- **Görev Tanımı**
Lütfen verilen metnin "Türkiye’nin Sarı Öküzleri: LGBTI" ile "çıkaracak kimse kalmamıştır." arasındaki bölümünü, bu iki ifade de dahil olmak üzere, hiçbir değişiklik yapmadan yeniden verin.

- **Verilen Metin**
• • • • • • •

Türkiye’nin Sarı Öküzleri: LGBTI Bireyler ve Mülteciler

Sarı öküz kıssasını biliyorsunuzdur. Sürüyü toptan ortadan kaldırmaya gücü yetmeyen aslanın ilk hedefidir. Ağzının tadı kaçmasın isteyen diğer sürü üyelerinin de onayıyla ilk kurbandır. Gerisi çorap söküğü gibi gelir. Son kalan birkaç öküzün “Biz sarı öküzü vermeyecektik” diye geçer aklından.

Aynı çıkarımı barındıran Hitler Almanyası örneğinde Yahudiler, eşcinseller, komünistler ve sosyal demokratlar vardır. Biri hedefken diğerleri “Bana ne, ben … mıyım?” demiştir ve en sonunda ses çıkaracak kimse kalmamıştır.

Nisan ayının son günlerinde Diyanet İşleri Başkanının LGBT ve HIV pozitif bireyleri hedef alan hutbesine ve buna yönelik tepkilere şahit olduk. Aynı günlerde Adana’da işe gitmek için evden çıkan 19 yaşındaki bir Suriyeli gencin sokağa çıkma yasağı gereği ceza almak korkusuyla kaçarken polisin silahından çıkan kurşunla öldürülmesi gibi trajik bir olay yaşandı. Üst üste gelen bu gelişmelerin bana düşündürdüğü, toplumun zayıf halkalarının -ya da belli kesimler tarafından zayıf görülüp hedef seçilen halkalarının- ekonomik ve siyasi olarak darboğaza girmiş iktidarlar tarafından nasıl bir ömür uzatma aracı olarak kullanılabildiğini hatırlattı.

• • • • • • •

(Koleksiyon kayıtları)
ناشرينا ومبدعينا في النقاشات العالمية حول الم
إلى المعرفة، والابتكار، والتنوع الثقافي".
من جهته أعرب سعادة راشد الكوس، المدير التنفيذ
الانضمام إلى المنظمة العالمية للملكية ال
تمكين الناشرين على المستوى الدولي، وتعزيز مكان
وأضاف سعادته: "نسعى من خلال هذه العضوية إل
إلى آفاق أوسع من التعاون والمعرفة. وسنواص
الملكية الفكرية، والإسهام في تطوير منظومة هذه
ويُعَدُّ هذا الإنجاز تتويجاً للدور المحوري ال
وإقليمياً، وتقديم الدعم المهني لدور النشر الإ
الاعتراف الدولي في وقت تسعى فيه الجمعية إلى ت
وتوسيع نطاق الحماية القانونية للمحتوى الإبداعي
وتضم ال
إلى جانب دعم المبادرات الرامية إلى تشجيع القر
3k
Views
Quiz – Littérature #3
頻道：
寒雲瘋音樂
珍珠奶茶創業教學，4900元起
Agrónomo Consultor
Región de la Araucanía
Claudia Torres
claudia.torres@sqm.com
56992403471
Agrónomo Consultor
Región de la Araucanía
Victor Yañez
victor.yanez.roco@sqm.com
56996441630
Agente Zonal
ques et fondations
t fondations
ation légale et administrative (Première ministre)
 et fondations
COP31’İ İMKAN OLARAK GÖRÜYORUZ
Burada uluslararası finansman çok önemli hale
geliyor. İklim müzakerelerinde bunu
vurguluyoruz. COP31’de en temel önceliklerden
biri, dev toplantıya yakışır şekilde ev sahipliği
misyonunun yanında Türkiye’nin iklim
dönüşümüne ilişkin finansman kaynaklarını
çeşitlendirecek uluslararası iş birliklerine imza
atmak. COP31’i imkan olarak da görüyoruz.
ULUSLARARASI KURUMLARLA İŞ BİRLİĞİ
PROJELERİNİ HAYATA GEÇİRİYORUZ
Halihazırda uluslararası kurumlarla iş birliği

• • • • • • •

- **Problemin Cevabı**
Türkiye’nin Sarı Öküzleri: LGBTI Bireyler ve Mülteciler

Sarı öküz kıssasını biliyorsunuzdur. Sürüyü toptan ortadan kaldırmaya gücü yetmeyen aslanın ilk hedefidir. Ağzının tadı kaçmasın isteyen diğer sürü üyelerinin de onayıyla ilk kurbandır. Gerisi çorap söküğü gibi gelir. Son kalan birkaç öküzün “Biz sarı öküzü vermeyecektik” diye geçer aklından.

Aynı çıkarımı barındıran Hitler Almanyası örneğinde Yahudiler, eşcinseller, komünistler ve sosyal demokratlar vardır. Biri hedefken diğerleri “Bana ne, ben … mıyım?” demiştir ve en sonunda ses çıkaracak kimse kalmamıştır.